By the last decade of the nineteenth century, New York had become the powerful center of the music-publishing industry in the United States. The publishers, whose premises were largely concentrated on "Tin Pan Alley" (28th Street), were quick to capitalize on the growing popularity of vaudeville. They employed song pluggers to promote their recent merchandise, and from the 1920s onward they fostered the fashion for musical comedies on Broadway. Both George Gershwin and Irving Berlin started their careers as humble song pluggers before going on to establish themselves as two of the finest popular songwriters of their era, alongside Jerome Kern and Cole Porter. All four composers contributed innumerable standards to the jazz repertoire.

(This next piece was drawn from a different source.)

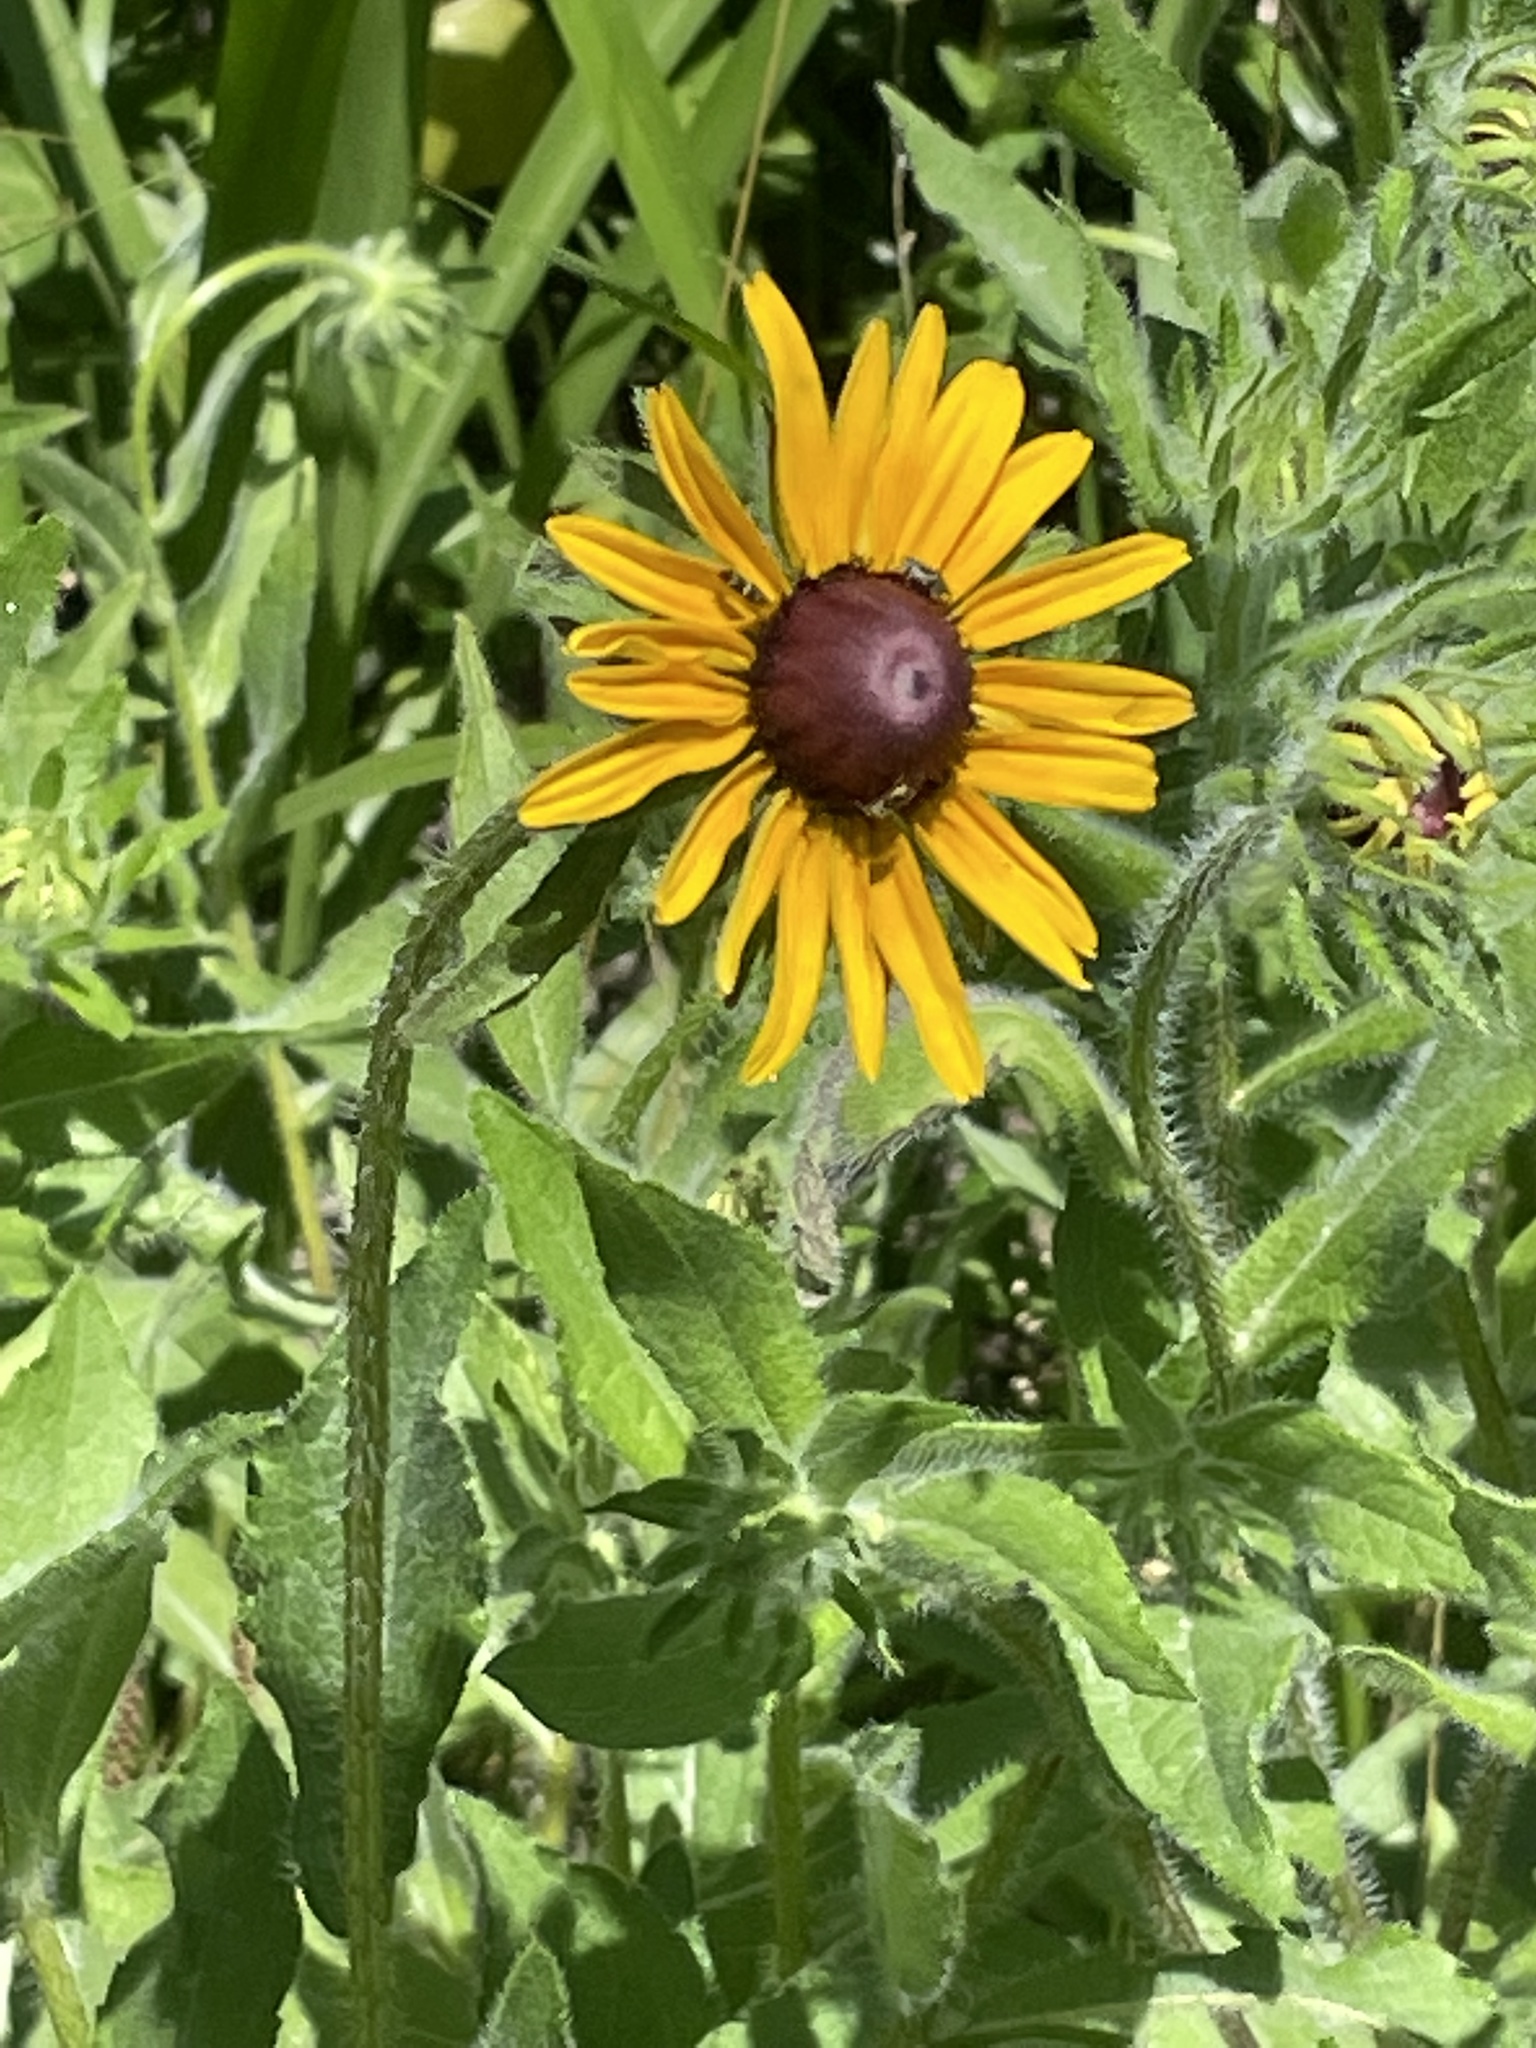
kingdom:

Relations between jazz musicians and the publishers of Tin Pan Alley were not always cordial, however. Berlin's hit song "Alexander's Ragtime Band" (• p. 26) was disliked by ragtime composers, in spite (or perhaps because) of its popularity; and Kern heartily detested attempts to "jazz up" his songs (• p. 55), commenting that "no author would permit pirated editions of his work in which his phraseology and punctuation were changed." For impoverished jazz musicians, Tin Pan Alley often provided a welcome source of immediate income: it was by no means uncommon for musicians to compose a song or two in a taxi en route to a publisher's, the manuscript ready on arrival for an instant sale.